Le onde di San Francisco

Dal finestrino dell’aereo che in circa sei ore vola da costa a costa degli States osservo, appena le nuvole si spostano, campi coltivati, appezzamenti infiniti, montagne rocciose ricoperte di neve e ghiaccio, canyon stretti e profondissimi, implacabili deserti di polvere e sabbia, piccoli villaggi sparsi, colline ventilate dall’oceano. Sulla costa del Pacifico trovo clima mite, sole tiepido, qualche Babbo Natale in maniche corte. Le strade salgono e poi ridiscendono dalle colline, inseguite dai pali dell’elettricità coi loro fili penzolanti al vento. I tramonti sembrano riacquistare tutto il loro colore, e poi subito si buttano in una notte che in certi quartieri residenziali pare assumere quelle tinte da tipico romanzo noir della west coast.

A San Francisco nelle librerie dei quartieri italiano e cinese professori e lavoratori sindacalizzati degli strip-club cercano qualcosa da leggere sui mezzi pubblici. Nella parte più bassa della città è possibile avvistare qualche anziano poeta recitare i suoi versi per strada accanto a manifestanti di qualche setta cristiana che mettono in guardia dall’apocalisse prossima ventura o imprenditori semi-falliti della new economy a passeggio sui prati col loro cane. Se ci deve essere un punto in cui l’edonismo e l’idealismo, l’individualismo più sfrenato e un radicato spirito di comunità si fondono, allora questo punto deve essere a San Francisco, in mezzo ai resti di estati dell’amore, illusioni messe in rete, orgogli sessuali in cerca di legge. Se guardi bene, come diceva Hunter S. Thompson puoi quasi vedere il livello di piena, il punto in cui le onde si sono infrante, un attimo prima di ritirarsi, come è il destino di ogni onda.

Se c’è poi un’altra cosa che abbonda a San Francisco sono gli homeless, i dropouts, insomma quelli che da noi si chiamano, in modo poco politicamente corretto, barboni. Nella piazza tra Market and Fifth si riuniscono (senza saperlo, tutti persi dietro la loro solitudine) i senza casa, i disadattati, quelli che vanno a pietire un dollaro ai turisti che aspettano di salire sulla cable car in Powell Street, o che li insultano con la voce resa roca dall’umidità e dagli anni passati dentro ai portoni. Sono tanti e danno tutti l’impressione di camminare portandosi ancora addosso i calcinacci e le rovine di un’illusione di gioventù, di una stagione dove hanno creduto che tutto era possibile e che li ha portati infine su una strada buia, senza uscita.

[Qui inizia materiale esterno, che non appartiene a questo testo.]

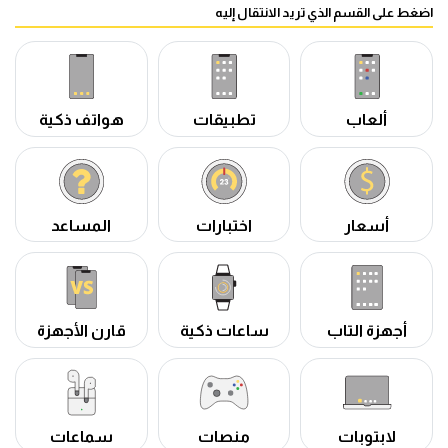
اضغط على القسم الذي تريد الانتقال إليه
ألعاب
تطبيقات
هواتف ذكية
أسعار
اختبارات
المساعد
أجهزة التاب
ساعات ذكية
قارن الأجهزة
لابتوبات
منصات
سماعات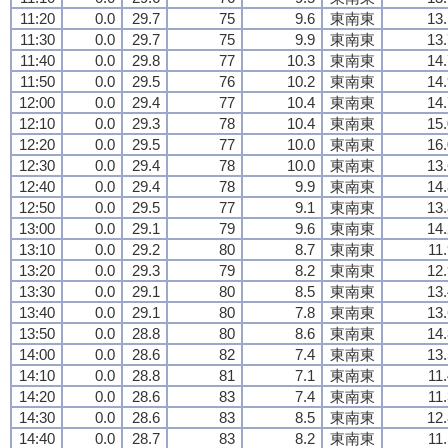
11:20
0.0
29.7
75
9.6
東南東
13.
11:30
0.0
29.7
75
9.9
東南東
13.
11:40
0.0
29.8
77
10.3
東南東
14.
11:50
0.0
29.5
76
10.2
東南東
14.
12:00
0.0
29.4
77
10.4
東南東
14.
12:10
0.0
29.3
78
10.4
東南東
15.
12:20
0.0
29.5
77
10.0
東南東
16.
12:30
0.0
29.4
78
10.0
東南東
13.
12:40
0.0
29.4
78
9.9
東南東
14.
12:50
0.0
29.5
77
9.1
東南東
13.
13:00
0.0
29.1
79
9.6
東南東
14.
13:10
0.0
29.2
80
8.7
東南東
11
13:20
0.0
29.3
79
8.2
東南東
12.
13:30
0.0
29.1
80
8.5
東南東
13.
13:40
0.0
29.1
80
7.8
東南東
13.
13:50
0.0
28.8
80
8.6
東南東
14.
14:00
0.0
28.6
82
7.4
東南東
13.
14:10
0.0
28.8
81
7.1
東南東
11
14:20
0.0
28.6
83
7.4
東南東
11
14:30
0.0
28.6
83
8.5
東南東
12.
14:40
0.0
28.7
83
8.2
東南東
11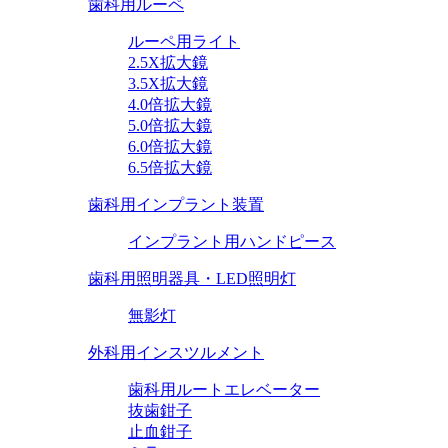
歯科用ルーペ
ルーペ用ライト
2.5X拡大鏡
3.5X拡大鏡
4.0倍拡大鏡
5.0倍拡大鏡
6.0倍拡大鏡
6.5倍拡大鏡
歯科用インプラント装置
インプラント用ハンドピース
歯科用照明器具・LED照明灯
無影灯
外科用インスツルメント
歯科用ルートエレベーター
抜歯鉗子
止血鉗子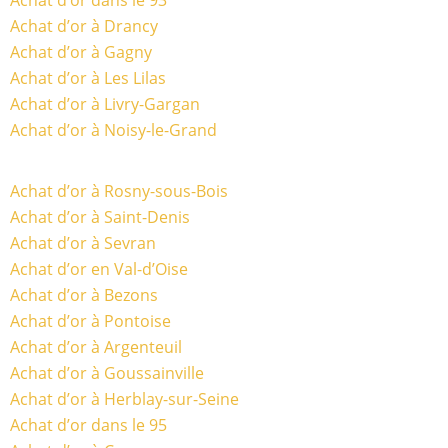
Achat d’or dans le 93
Achat d’or à Drancy
Achat d’or à Gagny
Achat d’or à Les Lilas
Achat d’or à Livry-Gargan
Achat d’or à Noisy-le-Grand
Achat d’or à Rosny-sous-Bois
Achat d’or à Saint-Denis
Achat d’or à Sevran
Achat d’or en Val-d’Oise
Achat d’or à Bezons
Achat d’or à Pontoise
Achat d’or à Argenteuil
Achat d’or à Goussainville
Achat d’or à Herblay-sur-Seine
Achat d’or dans le 95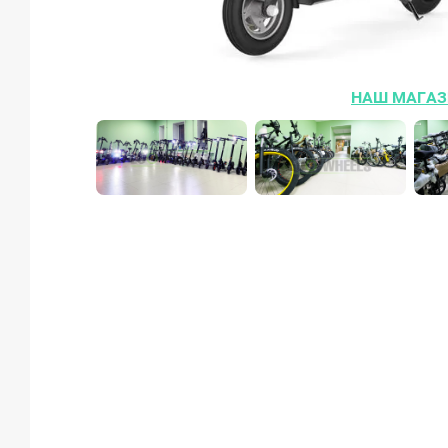
НАШ МАГАЗ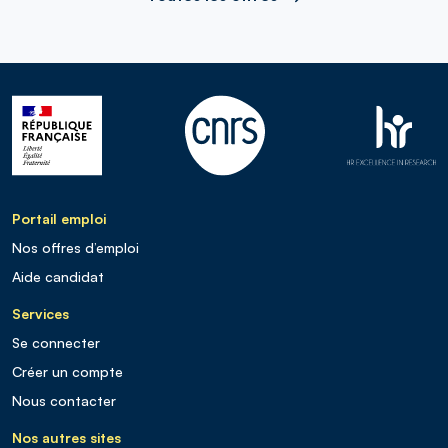
Portail emploi
Nos offres d’emploi
Aide candidat
Services
Se connecter
Créer un compte
Nous contacter
Nos autres sites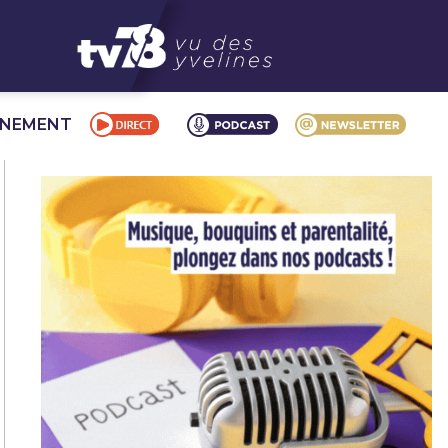
NNEMENT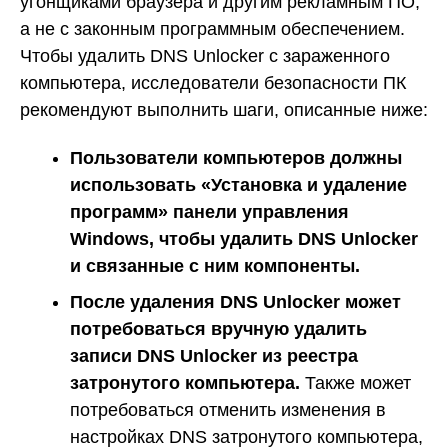
угонщиками браузера и другим рекламным ПО,
а не с законным программным обеспечением.
Чтобы удалить DNS Unlocker с зараженного
компьютера, исследователи безопасности ПК
рекомендуют выполнить шаги, описанные ниже:
Пользователи компьютеров должны
использовать «Установка и удаление
программ» панели управления
Windows, чтобы удалить DNS Unlocker
и связанные с ним компоненты.
После удаления DNS Unlocker может
потребоваться вручную удалить
записи DNS Unlocker из реестра
затронутого компьютера.
Также может
потребоваться отменить изменения в
настройках DNS затронутого компьютера,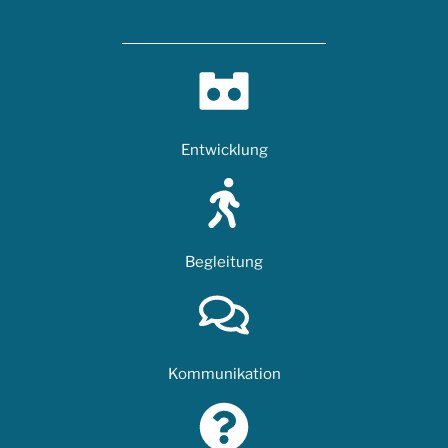
Entwicklung
Begleitung
Kommunikation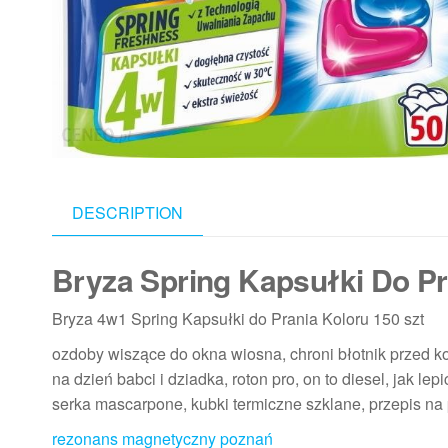
DESCRIPTION
Bryza Spring Kapsułki Do Pr
Bryza 4w1 Spring Kapsułki do Prania Koloru 150 szt
ozdoby wiszące do okna wiosna, chroni błotnik przed 
na dzień babci i dziadka, roton pro, on to diesel, jak l
serka mascarpone, kubki termiczne szklane, przepis na 
rezonans magnetyczny poznań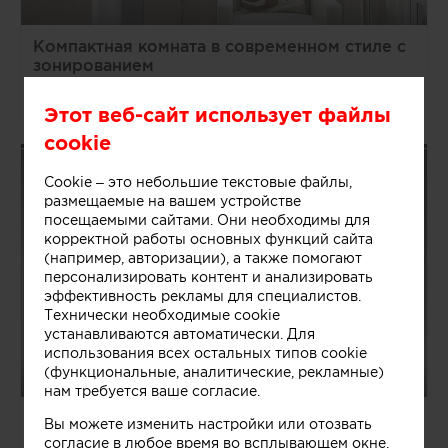
Компактная комната в современном стиле с
зонированием
Алена Чекалина
Этот веб-сайт использует файлы
cookie
Cookie – это небольшие текстовые файлы,
размещаемые на вашем устройстве
посещаемыми сайтами. Они необходимы для
корректной работы основных функций сайта
(например, авторизации), а также помогают
персонализировать контент и анализировать
эффективность рекламы для специалистов.
Технически необходимые cookie
устанавливаются автоматически. Для
использования всех остальных типов cookie
(функциональные, аналитические, рекламные)
нам требуется ваше согласие.
Компактная спальня в минималистичном
Вы можете изменить настройки или отозвать
стиле
согласие в любое время во всплывающем окне.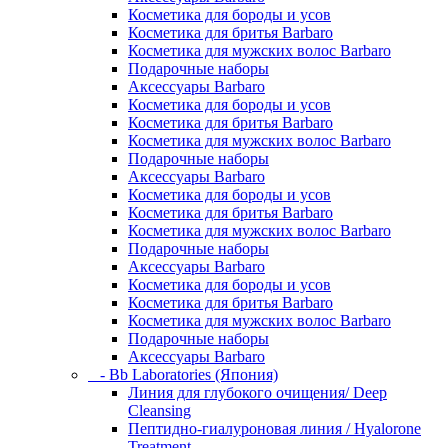
Косметика для бороды и усов
Косметика для бритья Barbaro
Косметика для мужских волос Barbaro
Подарочные наборы
Аксессуары Barbaro
Косметика для бороды и усов
Косметика для бритья Barbaro
Косметика для мужских волос Barbaro
Подарочные наборы
Аксессуары Barbaro
Косметика для бороды и усов
Косметика для бритья Barbaro
Косметика для мужских волос Barbaro
Подарочные наборы
Аксессуары Barbaro
Косметика для бороды и усов
Косметика для бритья Barbaro
Косметика для мужских волос Barbaro
Подарочные наборы
Аксессуары Barbaro
- Bb Laboratories (Япония)
Линия для глубокого очищения/ Deep
Cleansing
Пептидно-гиалуроновая линия / Hyalorone
Treatment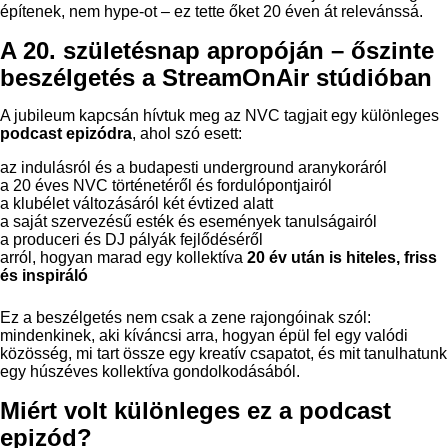
építenek, nem hype-ot – ez tette őket 20 éven át relevánssá.
A 20. születésnap apropóján – őszinte
beszélgetés a StreamOnAir stúdióban
A jubileum kapcsán hívtuk meg az NVC tagjait egy különleges
podcast epizódra
, ahol szó esett:
az indulásról és a budapesti underground aranykoráról
a 20 éves NVC történetéről és fordulópontjairól
a klubélet változásáról két évtized alatt
a saját szervezésű esték és események tanulságairól
a produceri és DJ pályák fejlődéséről
arról, hogyan marad egy kollektíva
20 év után is hiteles, friss
és inspiráló
Ez a beszélgetés nem csak a zene rajongóinak szól:
mindenkinek, aki kíváncsi arra, hogyan épül fel egy valódi
közösség, mi tart össze egy kreatív csapatot, és mit tanulhatunk
egy húszéves kollektíva gondolkodásából.
Miért volt különleges ez a podcast
epizód?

All’improvviso all’orizzonte appare uno dei famosi cable car, i tram trainati da un filo metallico che scorre sotto l’asfalto, che sono il simbolo della città. Gli indigeni considerano come cosa loro, e in quanto tale gli sono particolarmente affezionati, i tram che il Comune di Milano gli ha donato molti anni fa. Sì, quelli degli anni Trenta, rumorosi, scomodi, sferraglianti, lenti. Girano sulla F Line, da Fisherman’s Wharf a Castro, e sono sempre pieni, sia di turisti che di locali, e bisogna dire che fanno la loro porca figura. Certo, avere il Bay Bridge alle spalle piuttosto che un murales di Dolce & Gabbana sulla circonvallazione è un dettaglio che aiuta.